Damit konnte das Potential von Galaxienhaufenstudien für kosmologische Tests demonstriert werden. Die REFLEX-Studie dient nun als Wegweiser für weitergehende Projekte, wie die von der NASA bereits in Stufe A bewilligte Röntgensatellitenmission "DUO" (Dark Universe Observatory), die ganz darauf ausgerichtet ist, kosmologische Parameter zu messen und die Rolle der Dunklen Energie mit Hilfe einer Galaxienhaufendurchmusterung zu klären.


Darüber hinaus bietet der REFLEX-Katalog eine statistisch präzise ausgewählte Stichprobe von Galaxienhaufen für die astronomische Gemeinschaft, die für die verschiedensten Studien genutzt werden kann.
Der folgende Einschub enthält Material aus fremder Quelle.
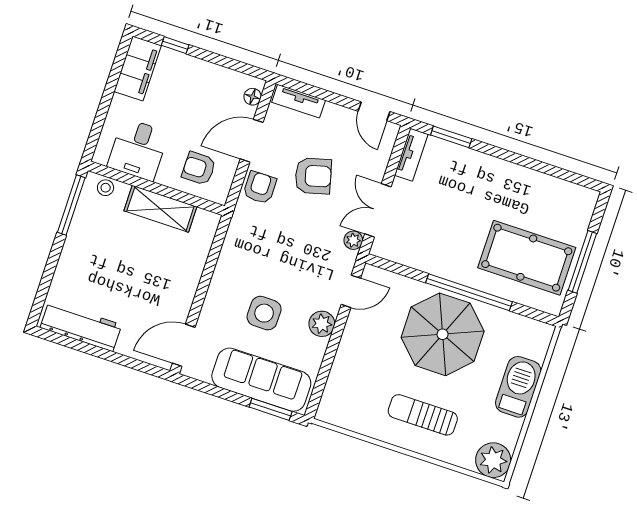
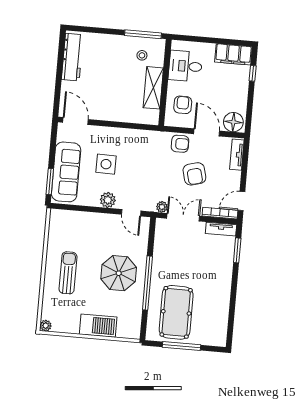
floor lamp: (253, 97) -> (233, 122), width x1.89, depth x1.89
bookcase: (385, 150) -> (220, 213), added
stool: (106, 188) -> (142, 55), moved
parasol: (443, 334) -> (119, 273), width x0.73, depth x0.73
plant: (493, 460) -> (46, 326), width x0.53, depth x0.53

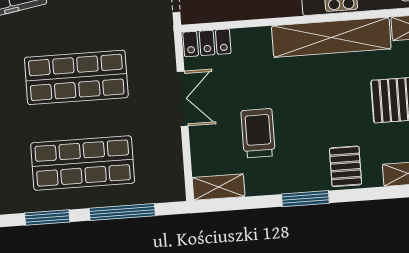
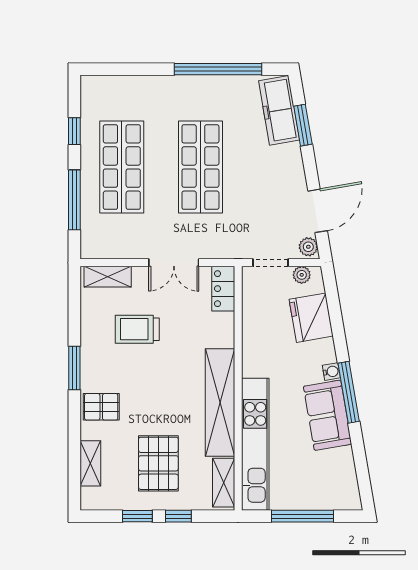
trolley: (258, 133) -> (137, 329), turned 180
shelving: (219, 187) -> (108, 277), moved, turned 90
window: (47, 218) -> (74, 131), width x0.67

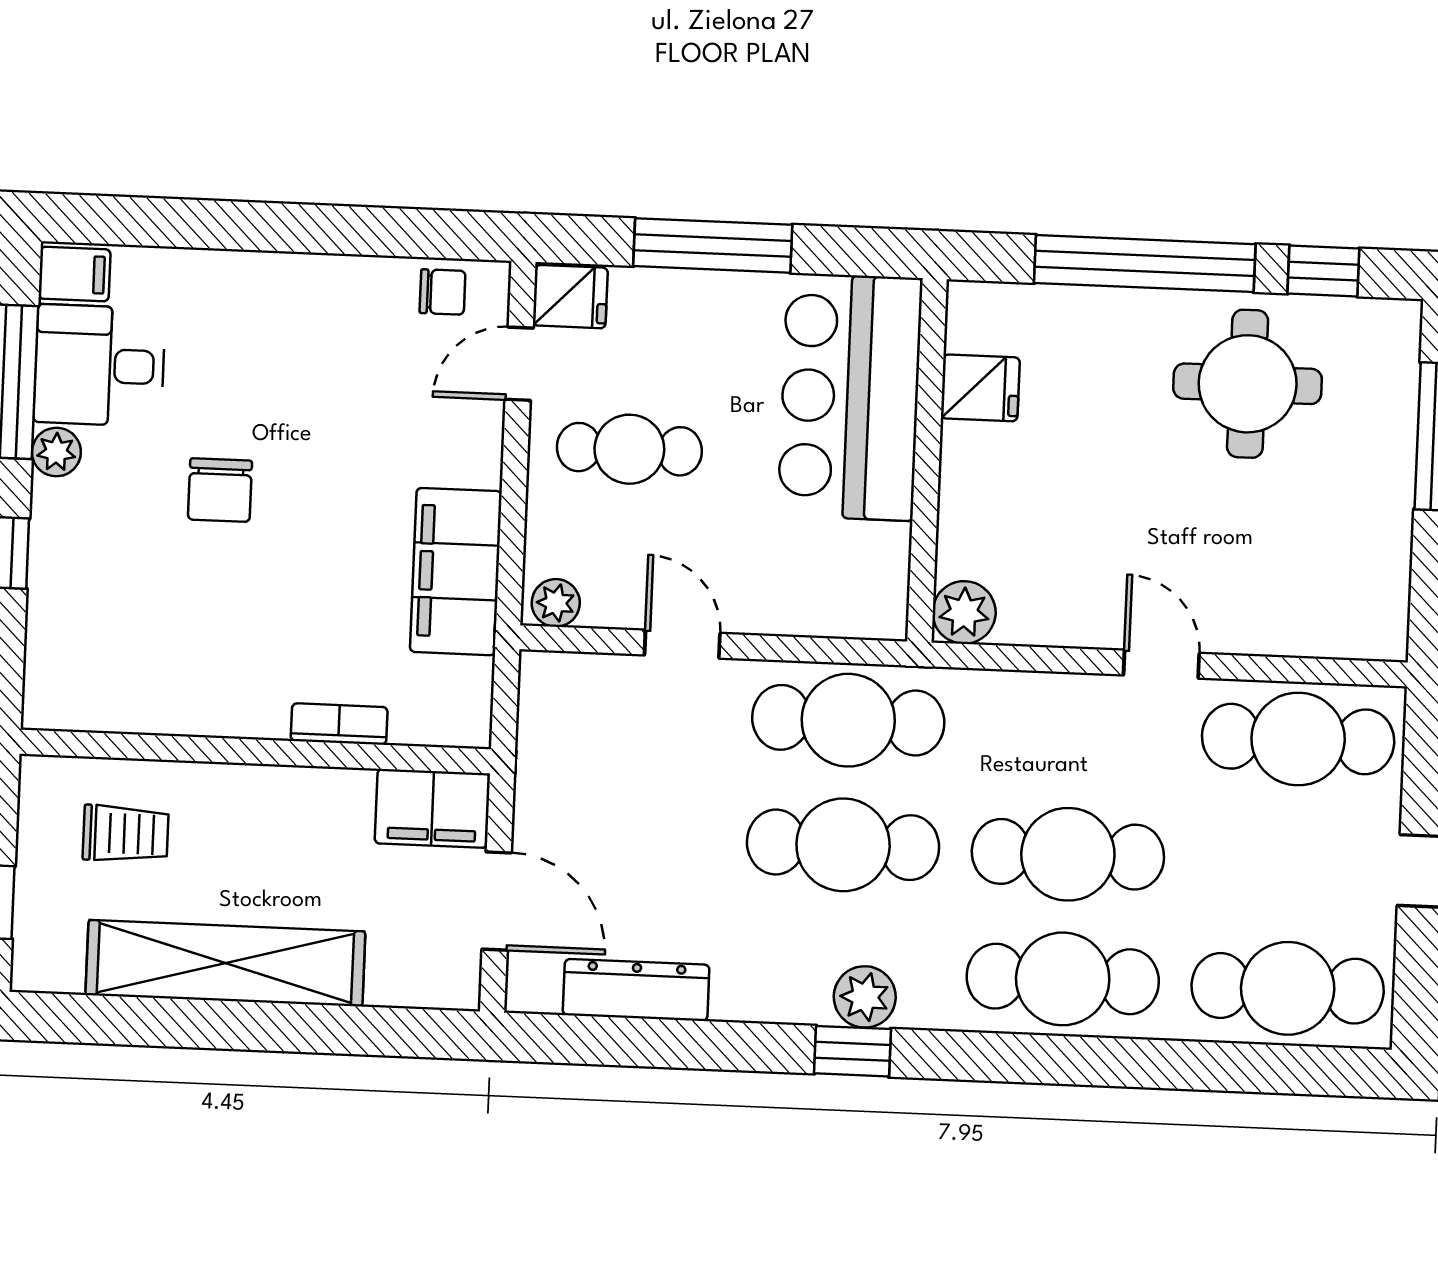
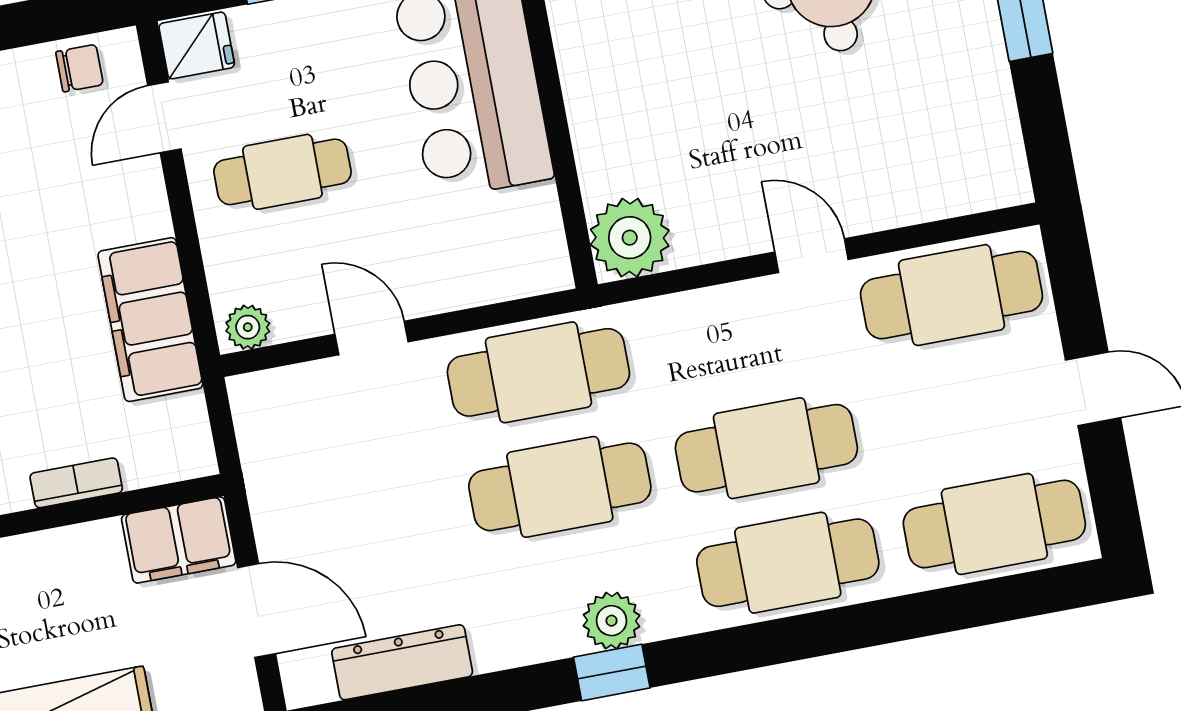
fridge: (980, 388) -> (589, 42), removed
plant: (964, 612) -> (630, 238), width x1.36, depth x1.36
Galaxienhaufen dienen z.B. als Laboratorien, um die Wechselwirkung sich bildender Galaxien mit ihrer Umgebung durch die Freisetzung von Energie während der Sternbildung zu untersuchen. Diese Energie wird als zusätzliche Wärme, über die gravitative Heizung hinaus, im Innerhaufengas gemessen. Weiter ist von großem Interesse zu untersuchen, wie die verschiedenen Galaxientypen entstehen und warum gerade die Galaxien in Haufen eine andere Morphologieverteilung besitzen als Feldgalaxien.

Abb. 3: Ein sehr massiver Galaxienhaufen bei z = 0,44, der als Gravitationslinse wirkt. Die Konturen zeigen die Verteilung des Röntgenlichts. Das längliche Objekt rechts vom Zentrum ist ein durch Linsenwirkung verformtes Abbild einer entfernten Galaxie. (Bild: Max-Planck-Institut für extraterrestrische Physik)

Schließlich sind Galaxienhaufen interessante Gravitationslinsen, in der die große Masse der Galaxienhaufen das Licht entfernter Galaxien wie eine Linse bündeln und verstärken kann und in verzerrten bogenförmigen Bildern wiedergibt. Während man diese Prozesse in einigen Galaxienhaufen bereits im Detail studiert hat, bietet der neue Galaxienhaufenkatalog die Grundlage, solche Eigenschaften systematisch für eine ganze Haufenpopulation zu untersuchen. Hans Böhringer, Leiter der Studie, sagt dazu: "Das Ziel von Himmelsdurchmusterungen ist es eben, die Einzelteile eines wissenschaftlichen Puzzles zu einem größeren Gesamtbild zusammenzufügen, das uns in diesem Fall die tiefere Bedeutung der Materiestrukturen im Universum erhellen soll."

Zum Kernteam der REFLEX-Surveys gehören: Hans Böhringer (Max-Planck-Institut für extraterrestrische Physik, Garching), Luigi Guzzo (INAF-Osservatorio Astronomico di Brera, Merate, Italien), Chris A. Collins (Astrophysics Research Institute, Liverpool John Moores University, Großbritannien) und Peter Schücker (Max-Planck-Institut für extraterrestrische Physik, Garching).